Getting rid of that excess water

Okay, we’ve figured out where your water is coming from, and this is a sauna blog, so it’s time to jump into the sauna and sweat out that water, right? Wrong. If you want to get rid of that water weight, there are other changes to make first.

1. Drink more water.

Really. If you want to stop retaining water, you need to show your body that it’s going to get plenty of it. It’s also going to help your body flush out some of the excess sodium in your system. Drink up, you’ll actually slim down.

2. Cut out the salt.

In general, we eat way too much salt. According to new research, we should consume less than 1500 mg of sodium daily. A single can of soup or noodle bowl can contain over 1000 mg of sodium! If you’re not cutting the salt from your diet, none of the other techniques will help you. Your body will need to retain water to deal with all the salt ions you’re throwing at it.

3. Eat more fiber.

Everyone says it, but it really will help. Adding fiber to your diet will help your body get rid of those excess ions and water you’re carrying around.

Sweating out the last of it

Now that you’ve made those changes to your diet, you can work on sweating away the stubborn water that won’t come out any other way. This is not an everyday routine, but a once in a while tune-up. If you try this and the water is coming right back, you’ve got a different issue. Take another look at your diet or talk to your doctor to see if there is a medical problem that is holding you back.

Find yourself a comfortable sauna and get a nice large bottle of water. You can use a traditional sauna, an infrared sauna or a Steam Room for this part. Even a ganbanyoku bed will work. You just need something hot that will get you sweating and mobilize those stored ions under your skin. For this technique, a cooler sauna is better than a really hot one.

Since you’ll be really sweating, make sure you sit on a towel. You’ll also want to make sure you’ve showered and dried yourself off before going in the sauna. For this technique to work best, your problem areas should not be covered with any clothing.

Sit inside the sauna until sweat starts pouring out of your body. Drink water at the same rate that you feel like you’re losing it to replenish the fluids you’re sweating out. If you get dehydrated in the sauna, your body is going to start retaining water and you’ll be worse off than when you started.

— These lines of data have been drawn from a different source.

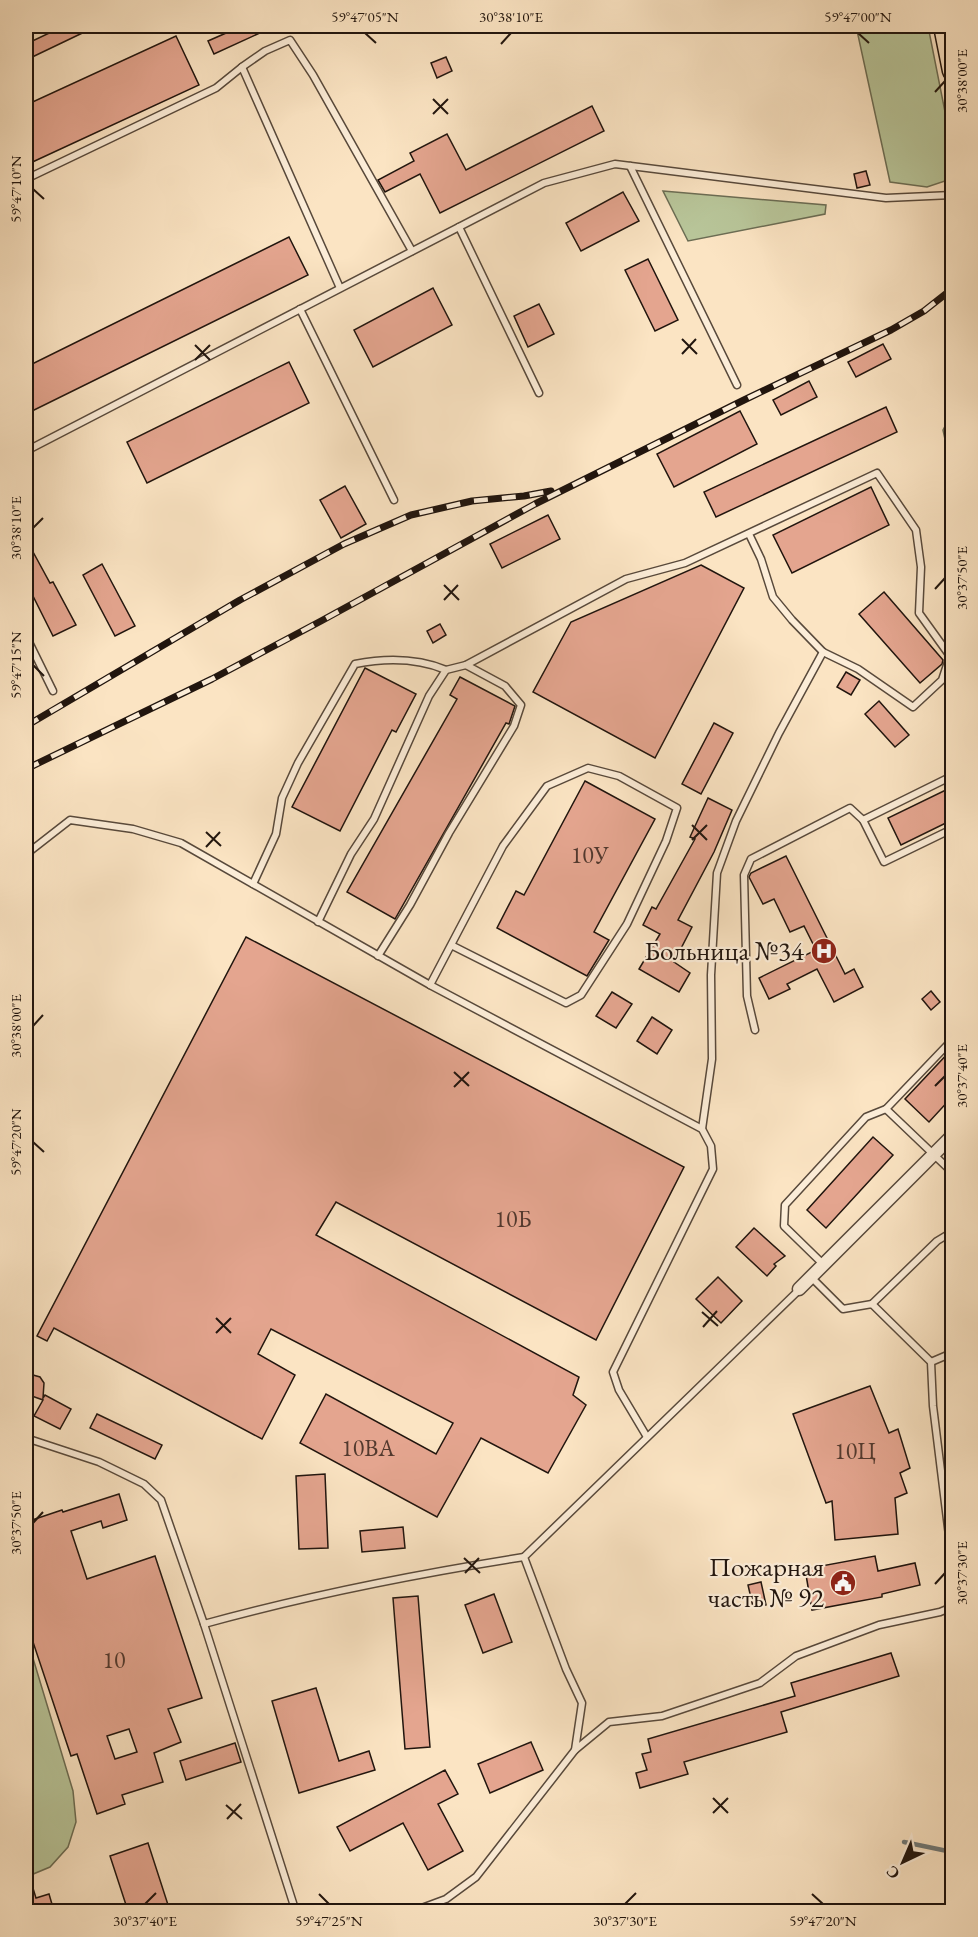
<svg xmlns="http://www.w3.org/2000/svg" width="978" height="1937" font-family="'EB Garamond',serif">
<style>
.green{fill:#b8c599;stroke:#6c6d54;stroke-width:1.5}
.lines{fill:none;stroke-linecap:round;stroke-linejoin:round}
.stream{stroke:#707978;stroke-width:4.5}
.building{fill:#e4a58f;stroke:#21150e;stroke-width:1.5;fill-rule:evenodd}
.service-casing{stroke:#58493b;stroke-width:9}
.minor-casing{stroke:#58493b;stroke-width:15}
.primary-casing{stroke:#21150e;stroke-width:21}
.service{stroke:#fcedd8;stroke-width:6}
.minor{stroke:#fcedd8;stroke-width:12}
.primary{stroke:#fbe4c3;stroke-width:18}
.rail-casing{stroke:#21150e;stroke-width:7}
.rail{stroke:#fcedd8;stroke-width:4.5;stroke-dasharray:14;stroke-linecap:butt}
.ticks{fill:none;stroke:#21150e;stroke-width:2}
.labels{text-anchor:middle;stroke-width:4.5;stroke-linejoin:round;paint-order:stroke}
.number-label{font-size:24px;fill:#52392e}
.poi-label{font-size:27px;fill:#21150e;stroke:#fcedd8;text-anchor:end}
.neatline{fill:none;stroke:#21150e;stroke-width:2}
.ticks-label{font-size:15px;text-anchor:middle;fill:#21150e}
</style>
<rect width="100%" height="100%" fill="#fbe4c3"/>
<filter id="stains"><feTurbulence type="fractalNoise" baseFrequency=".00333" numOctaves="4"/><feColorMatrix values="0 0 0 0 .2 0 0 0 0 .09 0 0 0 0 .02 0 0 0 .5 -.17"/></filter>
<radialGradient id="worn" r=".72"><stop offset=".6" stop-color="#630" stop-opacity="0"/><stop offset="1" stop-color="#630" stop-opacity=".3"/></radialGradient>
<g class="green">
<path d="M856 26H928L952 147 951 179 927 187 890 182Z"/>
<path d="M663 191 826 205 825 214 688 241Z"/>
<path d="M952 413V471L943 430Z"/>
<path d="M26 1635 73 1791 76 1822 68 1847 50 1867 26 1877Z"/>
</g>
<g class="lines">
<path class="stream" d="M904 1842 952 1852"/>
</g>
<g class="building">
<path d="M64 26H97L26 60V44Z"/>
<path d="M242 26H275L214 54 208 41Z"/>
<path d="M176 36 199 85 26 165V105Z"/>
<path d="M446 57 452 71 437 78 431 63Z"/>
<path d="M592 106 604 131 440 213 420 174 385 192 378 180 414 161 410 153 447 134 466 170Z"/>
<path d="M866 171 870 185 857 188 854 174Z"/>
<path d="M623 192 639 221 581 251 566 223Z"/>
<path d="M289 237 308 275 26 414V367Z"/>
<path d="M648 259 678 320 655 331 625 270Z"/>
<path d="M433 288 452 325 373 367 354 330Z"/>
<path d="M539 304 554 334 528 347 514 316Z"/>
<path d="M883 344 891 359 856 377 848 362Z"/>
<path d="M289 362 309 403 147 483 127 442Z"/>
<path d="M809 381 817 397 781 415 773 400Z"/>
<path d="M886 407 897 432 716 517 704 492Z"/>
<path d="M740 411 757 444 674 487 657 454Z"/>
<path d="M345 486 366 524 341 538 320 500Z"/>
<path d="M871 487 889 525 792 573 773 535Z"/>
<path d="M548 515 560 539 502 568 490 544Z"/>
<path d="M26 539 50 583 53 582 76 625 53 636 26 582Z"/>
<path d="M102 564 135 626 115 636 83 575Z"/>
<path d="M701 565 744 588 655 758 533 692 571 622Z"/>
<path d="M884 592 943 660 942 664 920 683 859 614Z"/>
<path d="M440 624 446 635 433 643 427 631Z"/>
<path d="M365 668 416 694 396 732 392 730 340 831 292 807Z"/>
<path d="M846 672 860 680 851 695 837 687Z"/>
<path d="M460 677 515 706 509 724 506 723 395 919 347 892 457 699 450 695Z"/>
<path d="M879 701 909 735 895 747 865 714Z"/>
<path d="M714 723 733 733 701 794 682 784Z"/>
<path d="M585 781 655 819 594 932 609 940 587 976 497 928 516 891 524 895Z"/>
<path d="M952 787V820L901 845 888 818Z"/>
<path d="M708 798 732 810 714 852 678 920 692 927 674 962 690 973 679 992 639 969 660 934 643 925 652 907 656 909 695 839 690 837Z"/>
<path d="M786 856 845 974 854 969 863 987 834 1002 817 969 787 984 790 989 769 999 759 978 816 950 804 926 790 932 774 899 763 904 749 877 751 873Z"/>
<path d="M246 937 684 1167 596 1340 336 1202 316 1235 579 1377 573 1395 586 1405 548 1473 481 1438 437 1517 300 1443 326 1394 436 1454 453 1423 271 1329 258 1354 295 1375 262 1439 54 1328 47 1341 37 1336Z"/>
<path d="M931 991 940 1002 931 1010 922 999Z"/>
<path d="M612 992 632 1004 616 1028 596 1016Z"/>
<path d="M652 1017 672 1030 657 1054 637 1041Z"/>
<path d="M952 1049V1097L929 1122 905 1099Z"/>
<path d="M873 1137 893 1155 826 1228 807 1210Z"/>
<path d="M754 1228 785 1256 774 1264 776 1266 767 1276 736 1247Z"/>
<path d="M718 1277 742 1301 721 1323 696 1299Z"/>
<path d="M33 1375 40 1377 44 1383 43 1398 45 1395 71 1409 60 1429 34 1416 43 1400 26 1394V1379Z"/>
<path d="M870 1386 889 1433 898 1429 910 1468 900 1473 907 1493 895 1498 898 1534 835 1540 832 1501 826 1503 793 1414Z"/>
<path d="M97 1414 162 1445 155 1459 90 1428Z"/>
<path d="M325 1474 328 1548 299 1549 296 1476Z"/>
<path d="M119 1494 127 1520 103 1528 101 1521 71 1531 87 1579 155 1556 202 1698 168 1709 181 1742 154 1753 163 1782 122 1795 125 1804 97 1814 77 1754 71 1756 26 1621V1522L62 1510 63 1512ZM129 1729 137 1752 115 1759 107 1736Z"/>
<path d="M403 1527 405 1548 362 1552 360 1531Z"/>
<path d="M875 1556 878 1571 915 1563 920 1585 882 1594V1597L812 1610 805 1569Z"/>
<path d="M761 1582 766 1605 753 1607 748 1585Z"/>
<path d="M494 1594 512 1642 483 1653 465 1605Z"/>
<path d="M418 1596 430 1747 405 1749 393 1598Z"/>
<path d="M891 1653 899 1676 781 1712 787 1732 684 1762 688 1774 640 1788 636 1773 647 1770 642 1754 651 1752 648 1739 795 1696 791 1683Z"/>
<path d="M316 1688 339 1761 369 1751 375 1770 299 1793 272 1701Z"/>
<path d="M531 1742 543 1770 490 1793 478 1764Z"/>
<path d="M235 1743 241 1762 186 1780 180 1761Z"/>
<path d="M445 1770 458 1794 438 1804 463 1851 428 1870 403 1823 350 1851 337 1827Z"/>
<path d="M148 1843 170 1911H128L110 1856Z"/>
<path d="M26 1872H28L36 1898 49 1894 54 1911H26Z"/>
</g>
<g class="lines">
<g class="service-casing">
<g id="service">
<path d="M26 33 39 26"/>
<path d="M242 67 265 51 290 40 313 75 412 251"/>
<path d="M630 166 737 385"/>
<path d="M26 179 216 88 242 67 340 288"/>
<path d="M459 227 539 393"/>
<path d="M300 309 394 500"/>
<path d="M26 451 544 183 615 164 886 198 952 195"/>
<path d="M26 636 53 691"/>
<path d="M952 776 863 820 884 862 952 829"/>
<path d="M26 865 29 852 70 820 133 829 181 843 430 985 702 1129 711 1146 713 1169 613 1372 619 1390 647 1437"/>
<path d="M253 884 276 834 282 798 298 763 355 664C386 658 417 658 446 670"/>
<path d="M318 922 351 854 374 819 429 696 446 670 466 665"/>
<path d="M378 956 410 905 449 833 514 726 521 705 505 686 466 665 626 579 685 563 877 473 916 530 921 567 919 613 950 656 942 680 913 707 858 669 823 652 792 620 773 597 761 559 749 534"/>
<path d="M430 985 503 846 547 786 588 768 619 776 677 808 666 841 627 924 581 995 566 1003 451 945"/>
<path d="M755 1030 747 996 744 875 751 859 850 808 863 820"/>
<path d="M952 1040 886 1109 952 1172"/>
<path d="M702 1129 712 1059 711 975 717 873 736 821 779 733 823 652"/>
<path d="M824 1265 784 1226 785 1205 866 1117 886 1109"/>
<path d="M811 1277 843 1309 872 1304 931 1362 933 1406 952 1560"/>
<path d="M872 1304 937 1241 952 1232"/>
<path d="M931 1362 952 1353"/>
<path d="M26 1438 99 1462 144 1484 161 1500 204 1624 294 1906 298 1912"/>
<path d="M204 1624C309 1595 416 1574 524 1557"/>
<path d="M575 1750 609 1722 662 1716 760 1683 796 1656 879 1625 940 1612 952 1607"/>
<path d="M411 1912 446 1899 476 1877 575 1750 582 1703 566 1669 524 1557 799 1290"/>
</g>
</g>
<g class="minor-casing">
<path id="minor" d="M799 1289 952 1136"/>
</g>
<g class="primary-casing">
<path id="primary" d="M943 26 952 71"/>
</g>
<use href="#service" class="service"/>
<use href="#minor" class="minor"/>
<use href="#primary" class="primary"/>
<g class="rail-casing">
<g id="rail">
<path d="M26 726 240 600 344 544 411 515 472 501 524 496 551 491"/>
<path d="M26 769 212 679 321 621 535 504 744 400 891 330 924 311 952 289"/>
</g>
</g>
<use href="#rail" class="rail"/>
</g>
<path class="ticks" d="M365 33 376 43M858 33 869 43M501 44 511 33M935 92 945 81M433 99 448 114M433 114 448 99M33 189 44 199M682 339 697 354M195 345 210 360M682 354 696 339M195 360 210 345M33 528 43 518M444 585 459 600M935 589 945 578M444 600 458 585M33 665 44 676M692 825 707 840M206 832 221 846M692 840 707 825M206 847 220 832M33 1026 43 1015M454 1072 469 1086M935 1086 945 1076M454 1087 469 1072M33 1142 44 1152M702 1312 718 1326M216 1318 231 1333M703 1327 717 1311M216 1333 231 1318M33 1523 43 1512M464 1558 480 1573M465 1573 479 1558M935 1584 945 1573M713 1798 728 1813M226 1805 242 1819M713 1813 728 1798M227 1819 241 1804M319 1894 329 1904M812 1894 823 1904M145 1904 156 1893M625 1904 636 1893"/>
<defs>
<g id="hospital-disc" transform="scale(1.35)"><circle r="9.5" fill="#8f2418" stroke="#fcedd8"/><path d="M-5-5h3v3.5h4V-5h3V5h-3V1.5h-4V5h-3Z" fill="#fff"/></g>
<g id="civic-disc" transform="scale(1.35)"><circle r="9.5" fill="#8f2418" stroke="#fcedd8"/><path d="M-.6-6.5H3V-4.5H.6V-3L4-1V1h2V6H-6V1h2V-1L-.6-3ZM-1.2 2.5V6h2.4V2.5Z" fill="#fff"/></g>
</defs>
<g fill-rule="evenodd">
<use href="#hospital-disc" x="824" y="951"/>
<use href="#civic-disc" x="843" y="1583"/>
</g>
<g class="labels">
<g class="number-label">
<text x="590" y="863">10У</text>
<text x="513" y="1227">10Б</text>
<text x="368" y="1456">10ВА</text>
<text x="855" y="1459">10Ц</text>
<text x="114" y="1668">10</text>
</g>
<g class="poi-label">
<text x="804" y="960">Больница №34</text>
<text x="824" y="1576">Пожарная<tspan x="824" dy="31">часть № 92</tspan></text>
</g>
</g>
<rect width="978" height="1937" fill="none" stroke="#fbe4c3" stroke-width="66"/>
<g transform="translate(903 1862) rotate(224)" stroke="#fcedd8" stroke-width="4.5" paint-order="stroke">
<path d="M0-4.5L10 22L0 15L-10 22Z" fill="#21150e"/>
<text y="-9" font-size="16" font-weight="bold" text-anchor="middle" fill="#21150e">С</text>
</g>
<rect x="33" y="33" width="912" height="1871" class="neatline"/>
<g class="ticks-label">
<text x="365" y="22">59°47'05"N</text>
<text x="511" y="22">30°38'10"E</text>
<text x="858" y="22">59°47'00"N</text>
<text transform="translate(962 81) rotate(-90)" y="5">30°38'00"E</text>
<text transform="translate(16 189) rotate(-90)" y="5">59°47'10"N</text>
<text transform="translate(16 528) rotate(-90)" y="5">30°38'10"E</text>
<text transform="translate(962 578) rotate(-90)" y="5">30°37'50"E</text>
<text transform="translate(16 665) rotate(-90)" y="5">59°47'15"N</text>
<text transform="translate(16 1026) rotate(-90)" y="5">30°38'00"E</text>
<text transform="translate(962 1076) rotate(-90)" y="5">30°37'40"E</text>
<text transform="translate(16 1142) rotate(-90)" y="5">59°47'20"N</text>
<text transform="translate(16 1523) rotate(-90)" y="5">30°37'50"E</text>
<text transform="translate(962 1573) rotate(-90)" y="5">30°37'30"E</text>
<text x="145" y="1926">30°37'40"E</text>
<text x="329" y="1926">59°47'25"N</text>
<text x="625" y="1926">30°37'30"E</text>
<text x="823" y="1926">59°47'20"N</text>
</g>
<rect width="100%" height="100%" filter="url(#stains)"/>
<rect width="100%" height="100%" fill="url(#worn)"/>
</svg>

Now taste your sweat. Yes, taste it. If it tastes salty, then the sauna is working. You’re sweating out the ions that are causing you to retain water. You want to keep sweating and drinking until you can no longer taste salt in your sweat.

If you feel uncomfortable, make sure you take a break and cool down for a while. It’s especially helpful if you occasionally rinse yourself off with cold water periodically. This will flush away all the stuff that’s come out of your pores and clean your skin off. A cold rinse also helps keep your skin from burning in the sauna. Remember, burns will also cause you to retain water.

What about a sauna suit?

Sauna suits are completely worthless for losing retained water. They are worthless for a lot of other reasons too.

Sauna suits have one purpose: They temporarily dehydrate you. Athletes use them to cut weight before a weigh-in so they can gain an advantage over a lighter opponent.

Of course, if you remember above, when your body is dehydrated, it is going to retain more water as a defense. So while you might lose a little water weight today from your workout in a sauna suit, you’re going to end up retaining a lot more water tomorrow since you’ve just put your body into survival mode.

Conclusion

Yes, your body does retain water and if you’ve got a really low body mass index and you need to get rid of a stubborn pocket of bloat, a sauna can help you. However, if you’ve got an average amount (or more) of body fat, a sauna isn’t going to help you. You are better off changing your diet first.